Algerian judges refuse to supervise elections

On Saturday, Algerian judges in the capital have announced to interrupt of presidential elections scheduled for July 4.

More than 100 judges staged a protest outside the Justice Ministry in Algiers on Saturday at the invitation of the Judges' Club, announcing that they would not supervise the planned elections, media reported.

"In support of the demands of the people, we, the members of the Judges' Club, have decided to interrupt of the presidential elections," said Judge Saad al-Din Marzouk.

Judges play a pivotal role in organizing elections in Algeria, where they are particularly charged with overseeing electoral lists, a point of permanent disagreement between the opposition and the authority.

An extraordinary review of the electoral lists is scheduled for April 16-24, in preparation for the July 4 entitlement, AFP reported.

The development, which supports the ongoing protest movement in the country, coincided with the resignation of President Abdelaziz Bouteflika, with civil society organizations expressing concern about police crackdowns on demonstrators, hours after the rallies.

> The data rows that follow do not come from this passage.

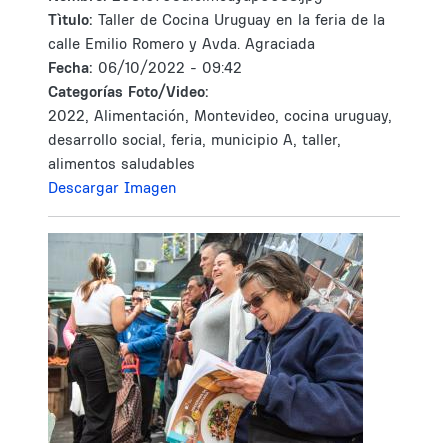
Tìtulo:
Taller de Cocina Uruguay en la feria de la
calle Emilio Romero y Avda. Agraciada
Fecha:
06/10/2022 - 09:42
Categorías Foto/Video:
2022, Alimentación, Montevideo, cocina uruguay,
desarrollo social, feria, municipio A, taller,
alimentos saludables
Descargar Imagen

Protesters returned to the streets in large numbers on Friday, believing that the current leaders created by President Bouteflika's "regime" cannot be guaranteed to organize a free and fair electoral entitlement.

Parliament has appointed parliament speaker Abdelkader Ben Saleh as interim president for 90 days until presidential elections are held on July 4.

"No to Saleh's son," protesters chanted on Friday. According to Reuters, the demonstrators raised banners saying "we want to try all corrupt figures" and "no gang" while others raised the flag of Algeria.